Algorithms & Complexity
⏱ ~3-min readAceMark GuideWhat this topic is really about
Dijkstra's shortest-path algorithm fails with negative edge weights.. Dijkstra's algorithm permanently finalises a node's shortest distance when it is removed from the frontier, which is only valid if no later negative edge can reduce that distance, so negative edge weights break it.
Merge sort guarantees a time complexity of O(n log n) in the worst case. Merge sort always divides the data into balanced halves regardless of input, so its worst case stays at O(n log n), whereas quicksort can degrade to O(n^2) with poor pivots.
See the mechanism
Each comparison cuts the remaining search interval in half, so after k steps the interval size is n/2^k. A diagram for this topic isn't available yet — the worked example below walks the same reasoning step by step.
An exam-style question, fully explained
What is the worst-case time complexity of binary search on a sorted array of n elements?
- Identify what the question tests: What is the worst-case time complexity of binary search on a sorted array of n elements.
- Binary search discards half of the remaining elements on each comparison, so the number of steps grows with the logarithm of n, giving O(log n).
- Linear O(n) is the complexity of a sequential scan, which does not exploit the array being sorted.
- Why it matters: Each comparison cuts the remaining search interval in half, so after k steps the interval size is n/2^k.
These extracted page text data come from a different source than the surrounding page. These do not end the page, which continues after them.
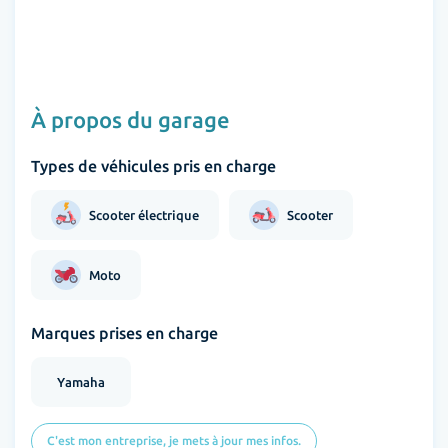
À propos du garage
Types de véhicules pris en charge
Scooter électrique
Scooter
Moto
Marques prises en charge
Yamaha
C'est mon entreprise, je mets à jour mes infos.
Solving n/2^k ≤ 1 gives k = ⌈log₂ n⌉, which grows logarithmically with n. This is far faster than a linear scan (O(n)) that checks each element sequentially.
Traps the examiner sets
- Learners often mistake binary search for O(1) because it seems very fast, or they confuse it with sorting algorithms that are O(n log n).
- Many people mistakenly assume that the time complexity of bubble sort is always O(n^2), but this is only true for the average and worst cases. With the swap-detection optimisation, the best-case time complexity is actually O(n).
- Cycles and disconnected vertices do not affect Dijkstra's algorithm, but negative edge weights do.
- Some people mistakenly believe that merge sort uses less memory or is an in-place algorithm, but it typically requires extra O(n) space for merging. Others may think quicksort is always faster, but its average-case performance can be slower than merge sort's worst-case performance due to poor pivot choices.
- Depth-first search follows one branch as far as possible using a stack before backtracking.